:: DIRECTIONS ::
(a) According to the passage on WAIS-IV norms, how many individuals in the sample received a different ability classification depending on the normative system used?
(b) Rewrite the paragraph of the passage on WAIS-IV norms that begins "The second and third ANOVAs" in a shorter form, keeping its main facts.
(c) In the passage on WAIS-IV norms, reproduce the text starting with "To evaluate the" and going on through "differently depending on the normative system used.", substituting "participants" for "individuals".

The second and third ANOVAs compared differences between American and Canadian standardized scores across ability classifications as outlined in the WAIS-IV manuals (Wechsler, 2008a, 2008b). The assumption of homogeneity of variance was met for classification made using Canadian norms F(5, 332) = 2.17, p = .063, but was not met for classification made using American norms F(5, 332) = 2.24, p = .050 due to unequal group sizes, with distribution of variance for the six groups ranging from 2.72 to 6.25. However, the other assumptions of ANOVA (independent samples and normal distribution) were met and given the large overall sample size and relatively small standard error values, the ANOVA and post hoc tests were interpreted.
The effect of ability classification on FSIQ difference scores was significant for classification made using both Canadian F(5, 332) = 49.80, p < .001 and American F(5, 332) = 126.24, p < .001 norms. For classification using the Canadian norms, post hoc analysis of differences scores using the Bonferroni post hoc test indicated that the average FSIQ difference was significantly greater for adults with below average FSIQ scores than for adults with average to above average FSIQ scores. For classification using American norms, post hoc analysis using the Bonferroni post hoc criterion for significance indicated that although the FSIQ difference was significantly greater for adults with average to below average FSIQ scores compared with adults with average to above average FSIQ scores, there was little discrepancy among difference scores for adults classified as Average (Low) and below.
To evaluate the interpretive differences of applying the Canadian versus American norms at an individual level, the percentage of individuals whose FSIQ difference score was greater than 1/3 SD (i.e., >5 points) or who were classified differently was calculated (Iverson et al., 2006). Within our sample, 314 individuals (78.4%) had difference scores larger than 5 points when their Canadian FSIQ score was subtracted from their FSIQ score, and 273 individuals (70.4%) received a different ability classification depending on the normative system used. Overall, 205 individuals, or 52.8% of our clinical sample, had both difference scores >5, and were classified differently depending on the normative system used.

:: MATERIAL SUPPLIED ::
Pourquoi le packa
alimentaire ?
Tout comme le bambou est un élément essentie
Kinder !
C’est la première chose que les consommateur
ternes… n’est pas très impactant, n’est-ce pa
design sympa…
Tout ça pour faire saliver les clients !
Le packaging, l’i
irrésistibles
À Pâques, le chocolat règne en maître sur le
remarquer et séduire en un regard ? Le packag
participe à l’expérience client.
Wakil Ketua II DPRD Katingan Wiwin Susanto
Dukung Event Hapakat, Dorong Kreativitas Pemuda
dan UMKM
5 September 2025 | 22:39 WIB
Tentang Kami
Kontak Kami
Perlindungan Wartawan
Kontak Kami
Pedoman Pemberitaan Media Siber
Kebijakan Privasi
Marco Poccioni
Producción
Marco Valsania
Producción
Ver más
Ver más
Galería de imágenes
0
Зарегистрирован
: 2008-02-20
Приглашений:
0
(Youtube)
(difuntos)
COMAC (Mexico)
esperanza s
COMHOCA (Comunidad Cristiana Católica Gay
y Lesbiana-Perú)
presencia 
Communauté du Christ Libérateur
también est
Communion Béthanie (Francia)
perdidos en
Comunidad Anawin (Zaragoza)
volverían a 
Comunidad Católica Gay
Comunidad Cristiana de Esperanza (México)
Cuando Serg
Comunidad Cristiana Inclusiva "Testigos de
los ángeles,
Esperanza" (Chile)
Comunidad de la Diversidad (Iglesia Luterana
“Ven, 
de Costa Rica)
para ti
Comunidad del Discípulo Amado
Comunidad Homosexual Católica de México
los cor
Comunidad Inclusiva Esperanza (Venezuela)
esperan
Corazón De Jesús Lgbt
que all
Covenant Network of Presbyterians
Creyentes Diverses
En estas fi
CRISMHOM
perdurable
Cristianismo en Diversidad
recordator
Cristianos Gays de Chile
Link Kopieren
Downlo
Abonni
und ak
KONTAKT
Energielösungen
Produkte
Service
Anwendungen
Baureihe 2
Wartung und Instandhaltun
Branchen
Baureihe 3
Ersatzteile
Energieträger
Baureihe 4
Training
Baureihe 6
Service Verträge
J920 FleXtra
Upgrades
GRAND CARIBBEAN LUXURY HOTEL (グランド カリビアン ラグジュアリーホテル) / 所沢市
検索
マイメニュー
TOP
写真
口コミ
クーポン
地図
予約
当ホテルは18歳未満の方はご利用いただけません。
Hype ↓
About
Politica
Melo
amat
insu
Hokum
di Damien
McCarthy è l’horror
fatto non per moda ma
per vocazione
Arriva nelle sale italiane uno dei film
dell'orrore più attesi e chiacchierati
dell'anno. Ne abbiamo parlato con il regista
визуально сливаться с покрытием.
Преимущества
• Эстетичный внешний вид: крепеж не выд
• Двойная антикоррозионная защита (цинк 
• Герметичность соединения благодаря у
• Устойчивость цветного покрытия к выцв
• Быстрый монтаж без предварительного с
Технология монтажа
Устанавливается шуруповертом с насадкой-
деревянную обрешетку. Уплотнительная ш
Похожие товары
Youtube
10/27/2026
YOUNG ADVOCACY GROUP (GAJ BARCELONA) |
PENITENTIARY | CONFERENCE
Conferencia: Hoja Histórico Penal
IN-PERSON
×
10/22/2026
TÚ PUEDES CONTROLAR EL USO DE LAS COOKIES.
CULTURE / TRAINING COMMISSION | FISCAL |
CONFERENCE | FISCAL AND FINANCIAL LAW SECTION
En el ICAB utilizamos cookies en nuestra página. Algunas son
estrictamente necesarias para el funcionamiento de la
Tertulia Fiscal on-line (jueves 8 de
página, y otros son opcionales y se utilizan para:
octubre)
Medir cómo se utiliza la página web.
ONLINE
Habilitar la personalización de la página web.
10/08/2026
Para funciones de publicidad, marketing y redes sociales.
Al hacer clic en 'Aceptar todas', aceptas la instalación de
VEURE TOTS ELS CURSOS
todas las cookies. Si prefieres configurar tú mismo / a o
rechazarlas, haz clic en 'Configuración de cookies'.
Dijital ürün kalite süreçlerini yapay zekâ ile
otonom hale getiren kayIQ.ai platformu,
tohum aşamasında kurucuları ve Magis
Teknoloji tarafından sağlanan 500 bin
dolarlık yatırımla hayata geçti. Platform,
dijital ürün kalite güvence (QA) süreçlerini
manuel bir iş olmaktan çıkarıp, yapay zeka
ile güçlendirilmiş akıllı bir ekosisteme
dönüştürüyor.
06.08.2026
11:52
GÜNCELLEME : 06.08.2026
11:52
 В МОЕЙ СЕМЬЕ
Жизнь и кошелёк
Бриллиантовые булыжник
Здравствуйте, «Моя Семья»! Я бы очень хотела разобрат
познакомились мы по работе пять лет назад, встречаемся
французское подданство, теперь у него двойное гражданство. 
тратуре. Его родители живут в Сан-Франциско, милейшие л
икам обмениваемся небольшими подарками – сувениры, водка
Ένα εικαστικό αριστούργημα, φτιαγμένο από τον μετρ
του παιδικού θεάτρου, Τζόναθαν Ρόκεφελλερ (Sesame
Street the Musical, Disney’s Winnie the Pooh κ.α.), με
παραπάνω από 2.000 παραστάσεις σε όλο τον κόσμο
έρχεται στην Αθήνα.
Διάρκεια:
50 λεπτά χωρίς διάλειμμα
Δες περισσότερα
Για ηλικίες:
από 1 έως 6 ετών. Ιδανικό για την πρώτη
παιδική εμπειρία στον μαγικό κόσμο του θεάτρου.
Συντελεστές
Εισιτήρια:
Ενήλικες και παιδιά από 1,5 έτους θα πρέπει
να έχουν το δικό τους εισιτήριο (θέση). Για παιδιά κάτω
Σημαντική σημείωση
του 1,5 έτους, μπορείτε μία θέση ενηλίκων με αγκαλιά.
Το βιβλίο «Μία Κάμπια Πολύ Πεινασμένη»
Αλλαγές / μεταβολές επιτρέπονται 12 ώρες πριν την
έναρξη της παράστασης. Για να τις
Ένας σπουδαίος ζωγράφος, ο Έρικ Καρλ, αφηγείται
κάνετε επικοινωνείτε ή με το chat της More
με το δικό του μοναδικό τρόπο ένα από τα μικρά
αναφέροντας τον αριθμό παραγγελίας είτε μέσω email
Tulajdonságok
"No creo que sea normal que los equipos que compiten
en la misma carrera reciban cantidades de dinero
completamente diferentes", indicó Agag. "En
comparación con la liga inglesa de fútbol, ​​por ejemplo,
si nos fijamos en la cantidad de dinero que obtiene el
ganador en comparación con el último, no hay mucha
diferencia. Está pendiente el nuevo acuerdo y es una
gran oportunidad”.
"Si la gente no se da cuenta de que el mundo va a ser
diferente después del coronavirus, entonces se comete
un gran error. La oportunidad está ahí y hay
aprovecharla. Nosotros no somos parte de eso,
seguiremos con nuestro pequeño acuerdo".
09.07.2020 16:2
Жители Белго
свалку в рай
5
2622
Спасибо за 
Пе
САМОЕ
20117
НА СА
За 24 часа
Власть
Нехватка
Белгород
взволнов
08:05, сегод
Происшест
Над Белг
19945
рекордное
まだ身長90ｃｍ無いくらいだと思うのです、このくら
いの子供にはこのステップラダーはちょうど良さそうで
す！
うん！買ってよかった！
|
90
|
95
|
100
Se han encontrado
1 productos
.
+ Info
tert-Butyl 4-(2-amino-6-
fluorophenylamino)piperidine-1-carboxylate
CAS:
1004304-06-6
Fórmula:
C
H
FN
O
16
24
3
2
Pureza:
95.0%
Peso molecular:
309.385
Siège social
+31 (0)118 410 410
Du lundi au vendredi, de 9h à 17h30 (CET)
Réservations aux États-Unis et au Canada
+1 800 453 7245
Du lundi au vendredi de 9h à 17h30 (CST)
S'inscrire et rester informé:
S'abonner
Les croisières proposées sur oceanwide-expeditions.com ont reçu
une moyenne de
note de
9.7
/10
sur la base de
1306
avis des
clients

:: SOLVED PROBLEMS ::
(a) 273 individuals (70.4%).

(b) The second and third ANOVAs compared American and Canadian standardized scores across the WAIS-IV ability classifications. Homogeneity of variance was met for classification by Canadian norms, F(5, 332) = 2.17, p = .063. It was not met for classification by American norms, F(5, 332) = 2.24, p = .050, because of unequal group sizes, with variances for the six groups ranging from 2.72 to 6.25. The other ANOVA assumptions, independent samples and normal distribution, were met. Given the large sample and relatively small standard errors, the ANOVA and post hoc tests were interpreted.

(c)
To evaluate the interpretive differences of applying the Canadian versus American norms at an individual level, the percentage of participants whose FSIQ difference score was greater than 1/3 SD (i.e., >5 points) or who were classified differently was calculated (Iverson et al., 2006). Within our sample, 314 participants (78.4%) had difference scores larger than 5 points when their Canadian FSIQ score was subtracted from their FSIQ score, and 273 participants (70.4%) received a different ability classification depending on the normative system used. Overall, 205 participants, or 52.8% of our clinical sample, had both difference scores >5, and were classified differently depending on the normative system used.